Aim of the exercise: Leave out the pictures and print precisely the lines from the line with "two-factor authentication." to the final line of the entries, both ends included.
[Opening Source data section]
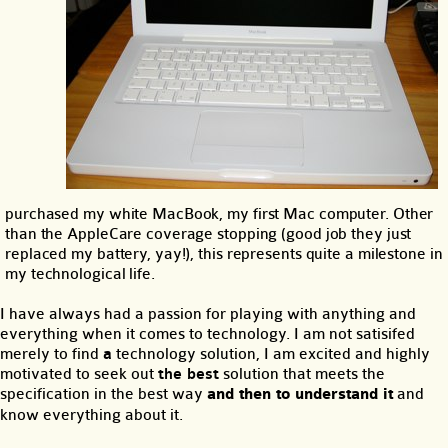
purchased my white MacBook, my first Mac computer. Other
than the AppleCare coverage stopping (good job they just
replaced my battery, yay!), this represents quite a milestone in
my technological life.
I have always had a passion for playing with anything and
everything when it comes to technology. I am not satisifed
merely to find
a
technology solution, I am excited and highly
motivated to seek out
the best
solution that meets the
specification in the best way
and then to understand it
and
know everything about it.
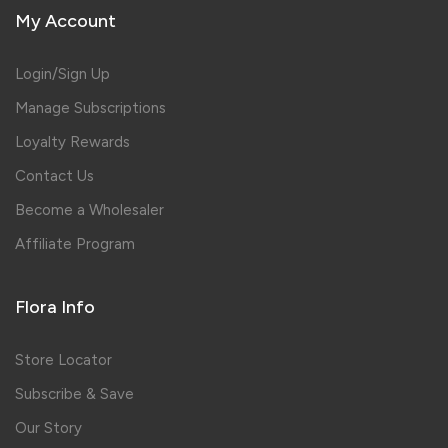
My Account
Login/Sign Up
Manage Subscriptions
Loyalty Rewards
Contact Us
Become a Wholesaler
Affiliate Program
Flora Info
Store Locator
Subscribe & Save
Our Story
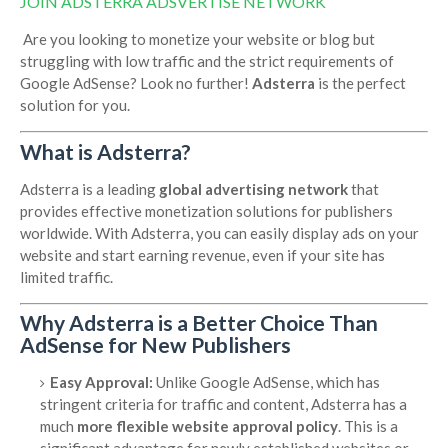
JOIN ADSTERRA ADSVERTISE NETWORK
Are you looking to monetize your website or blog but
struggling with low traffic and the strict requirements of
Google AdSense? Look no further!
Adsterra
is the perfect
solution for you.
What is Adsterra?
Adsterra is a leading
global advertising network
that
provides effective monetization solutions for publishers
worldwide. With Adsterra, you can easily display ads on your
website and start earning revenue, even if your site has
limited traffic.
Why Adsterra is a Better Choice Than
AdSense for New Publishers
Easy Approval:
Unlike Google AdSense, which has
stringent criteria for traffic and content, Adsterra has a
much
more flexible website approval policy
. This is a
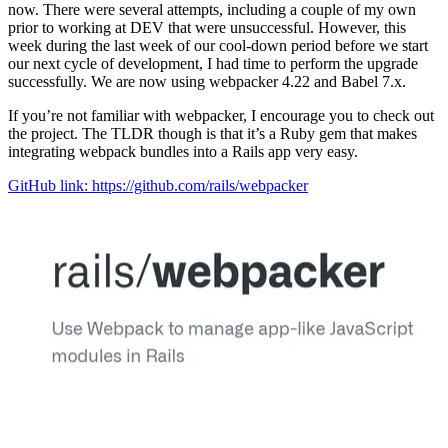
now. There were several attempts, including a couple of my own
prior to working at DEV that were unsuccessful. However, this
week during the last week of our cool-down period before we start
our next cycle of development, I had time to perform the upgrade
successfully. We are now using webpacker 4.22 and Babel 7.x.
If you’re not familiar with webpacker, I encourage you to check out
the project. The TLDR though is that it’s a Ruby gem that makes
integrating webpack bundles into a Rails app very easy.
GitHub link: https://github.com/rails/webpacker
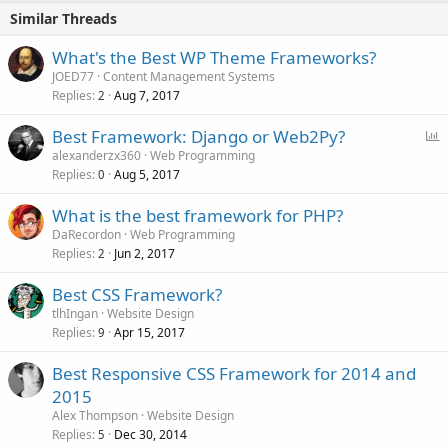
Similar Threads
What's the Best WP Theme Frameworks?
JOED77
Content Management Systems
Replies
Aug 7, 2017
2
P
Best Framework: Django or Web2Py?
o
alexanderzx360
Web Programming
Replies
Aug 5, 2017
l
0
l
What is the best framework for PHP?
DaRecordon
Web Programming
Replies
Jun 2, 2017
2
Best CSS Framework?
tlhIngan
Website Design
Replies
Apr 15, 2017
9
Best Responsive CSS Framework for 2014 and
2015
Alex Thompson
Website Design
Replies
Dec 30, 2014
5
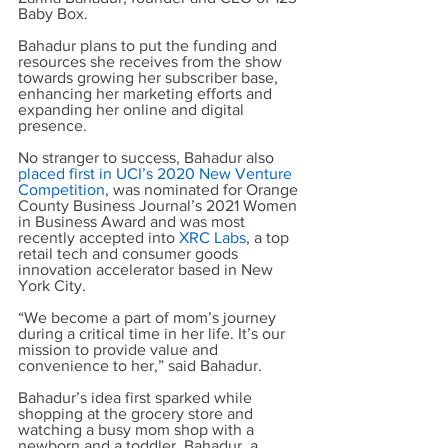
Baby Box.
Bahadur plans to put the funding and 
resources she receives from the show 
towards growing her subscriber base, 
enhancing her marketing efforts and 
expanding her online and digital 
presence. 
No stranger to success, Bahadur also
placed first in UCI’s 2020 New Venture 
Competition
, was nominated for Orange 
County Business Journal’s 2021 Women 
in Business Award and was most 
recently accepted into
XRC Labs
, a top 
retail tech and consumer goods 
innovation accelerator based in New 
York City.
“We become a part of mom’s journey 
during a critical time in her life. It’s our 
mission to provide value and 
convenience to her,” said Bahadur.
Bahadur’s idea first sparked while 
shopping at the grocery store and 
watching a busy mom shop with a 
newborn and a toddler. Bahadur, a 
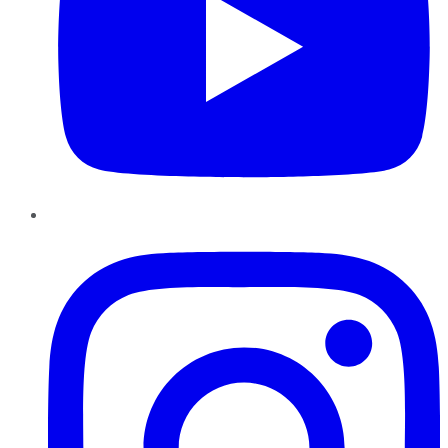
Instagram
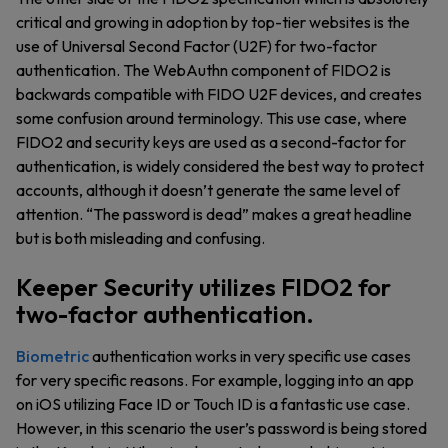
critical and growing in adoption by top-tier websites is the
use of Universal Second Factor (U2F) for two-factor
authentication. The WebAuthn component of FIDO2 is
backwards compatible with FIDO U2F devices, and creates
some confusion around terminology. This use case, where
FIDO2 and security keys are used as a second-factor for
authentication, is widely considered the best way to protect
accounts, although it doesn’t generate the same level of
attention. “The password is dead” makes a great headline
but is both misleading and confusing.
Keeper Security utilizes FIDO2 for
two-factor authentication.
Biometric
authentication works in very specific use cases
for very specific reasons. For example, logging into an app
on iOS utilizing Face ID or Touch ID is a fantastic use case.
However, in this scenario the user’s password is being stored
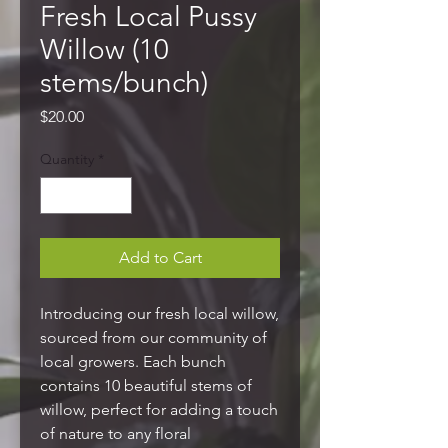
Fresh Local Pussy
Willow (10
stems/bunch)
Price
$20.00
Quantity
*
Add to Cart
Introducing our fresh local willow,
sourced from our community of
local growers. Each bunch
contains 10 beautiful stems of
willow, perfect for adding a touch
of nature to any floral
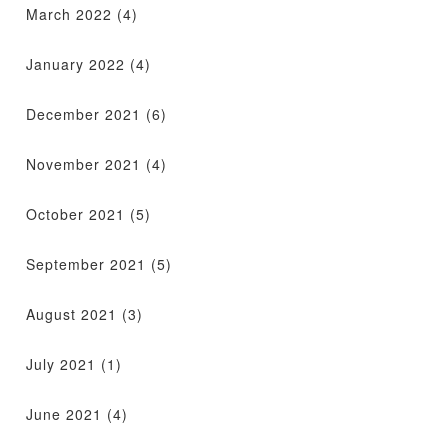
March 2022
(4)
January 2022
(4)
December 2021
(6)
November 2021
(4)
October 2021
(5)
September 2021
(5)
August 2021
(3)
July 2021
(1)
June 2021
(4)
[Closing Source data section]
Answer section:
two-factor authentication.
Biometric
authentication works in very specific use cases
for very specific reasons. For example, logging into an app
on iOS utilizing Face ID or Touch ID is a fantastic use case.
However, in this scenario the user’s password is being stored
Fresh Local Pussy
Willow (10
stems/bunch)
Price
$20.00
Quantity
*
Add to Cart
Introducing our fresh local willow,
sourced from our community of
local growers. Each bunch
contains 10 beautiful stems of
willow, perfect for adding a touch
of nature to any floral
March 2022
(4)
January 2022
(4)
December 2021
(6)
November 2021
(4)
October 2021
(5)
September 2021
(5)
August 2021
(3)
July 2021
(1)
June 2021
(4)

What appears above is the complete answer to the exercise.